A Numerical Exploration Of How The EU's Article 13 Will Lead To Massive Censorship
from the it's-not-good-folks dept
One of the key talking points from those in favor of Article 13 in the EU Copyright Directive is that people who claim it will lead to widespread censorship are simply making it up. We’ve explained many times why this is untrue, and how any time you put in place a system for taking down content, tons of perfectly legitimate content gets caught up in it. Some of this is from malicious takedowns, but much of it is just because algorithms make mistakes. And when you make mistakes at scale, bad things happen. Most of you are familiar with the concept of “Type 1” and “Type 2” errors in statistics. These can be more simply described as false positives and false negatives. Over the weekend, Alec Muffett decided to put together a quick “false positive” emulator to show how much of an impact this would have at scale and tweeted out quite a thread, that has since been un-threaded into a webpage for easier reading. In short, at scale, the “false positive” problem is pretty intense. A ton of non-infringing content is likely to get swept up in the mess.
Using a baseline of 10 million piece of content and a much higher than reality level of accuracy (99.5%), and an assumption that 1 in 10,000 items are “bad” (i.e., “infringing”) you end up with a ton of legitimate content taken down to stop just a bit of infringement:
So basically in an effort to stop 1,000 pieces of infringing content, you’d end up pulling down 50,000 pieces of legitimate content. And that’s with an incredible (and unbelievable) 99.5% accuracy rate. Drop the accuracy rate to a still optimistic 90%, and the results are even more stark:
Now we’re talking about pulling down one million legitimate, non-infringing pieces of content in pursuit of just 1,000 infringing ones (many of which the system still misses).
Of course, I can hear the howls from the usual crew, complaining that the 1 in 10,0000 number is unrealistic (it’s not). Lots of folks in the legacy copyright industries want to pretend that the only reason people use big platforms like YouTube and Facebook is to upload infringing material, but that’s laughably wrong. It’s actually a very, very small percentage of such content.

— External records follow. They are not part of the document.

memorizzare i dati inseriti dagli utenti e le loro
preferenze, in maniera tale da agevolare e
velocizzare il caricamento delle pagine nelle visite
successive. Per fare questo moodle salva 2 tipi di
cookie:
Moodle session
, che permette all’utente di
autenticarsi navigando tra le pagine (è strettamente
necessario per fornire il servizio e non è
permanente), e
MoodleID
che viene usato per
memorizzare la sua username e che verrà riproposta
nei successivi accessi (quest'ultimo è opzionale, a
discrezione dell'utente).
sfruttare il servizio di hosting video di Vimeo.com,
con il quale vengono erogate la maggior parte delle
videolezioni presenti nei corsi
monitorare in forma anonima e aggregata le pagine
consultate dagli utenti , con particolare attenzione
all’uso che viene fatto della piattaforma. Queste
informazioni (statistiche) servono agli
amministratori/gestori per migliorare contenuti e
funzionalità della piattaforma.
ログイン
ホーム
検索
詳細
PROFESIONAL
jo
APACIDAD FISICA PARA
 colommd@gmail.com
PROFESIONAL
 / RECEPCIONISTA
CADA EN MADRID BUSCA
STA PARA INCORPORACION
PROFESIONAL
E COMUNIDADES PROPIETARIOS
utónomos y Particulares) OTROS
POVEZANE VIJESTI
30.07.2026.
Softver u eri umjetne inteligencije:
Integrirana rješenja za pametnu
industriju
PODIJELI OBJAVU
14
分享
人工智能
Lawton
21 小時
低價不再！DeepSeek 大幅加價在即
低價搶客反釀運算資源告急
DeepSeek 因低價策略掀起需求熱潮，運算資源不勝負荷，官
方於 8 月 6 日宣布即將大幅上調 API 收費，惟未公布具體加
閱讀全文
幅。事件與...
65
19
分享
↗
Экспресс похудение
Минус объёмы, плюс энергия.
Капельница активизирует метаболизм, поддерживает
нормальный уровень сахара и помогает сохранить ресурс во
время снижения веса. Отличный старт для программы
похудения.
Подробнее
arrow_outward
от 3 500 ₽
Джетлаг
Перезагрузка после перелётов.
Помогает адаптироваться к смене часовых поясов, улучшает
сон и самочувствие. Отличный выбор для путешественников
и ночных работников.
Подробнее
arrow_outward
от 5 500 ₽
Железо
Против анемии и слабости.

And, remember, of course, Article 13 will apply to basically any platform that hosts content, even ones that are rarely used for infringement.
But, just to humor those who think infringement is a lot more widespread than it really is, Muffett also ran the emulator with a scenario in which 1 out of every 500 pieces of content are infringing and (a still impossible) 98.5% accuracy. It’s still a disaster:
In that totally unrealistic scenario with a lot more infringement than is actually happening and with accuracy rates way above reality, you still end up pulling down 150,000 non-infringing items… just to stop less than 20,000 infringing pieces of content.
Indeed, Muffett then figures out that with a 98.5% accuracy rate, if a platform has 1 in 67 items as infringing, at that point you’ll “break even” in terms of the numbers of non-infringing content (147,000) that is caught by the filter, to catch an equivalent amount of infringing content. But that still means censoring nearly 150,000 pieces of non-infringing content.
This is one of the major problems that people don’t seem to comprehend when they talk about filtering (or even human moderating) content at scale. Even at impossibly high accuracy rates, a “small” percentage of false positives leads to a massive amount of non-infringing content being taken offline.
Perhaps some people feel that this is acceptable “collateral damage” to deal with the relatively small amount of infringement on various platforms, but to deny that it will create widespread censorship of legitimate and non-infringing content is to deny reality.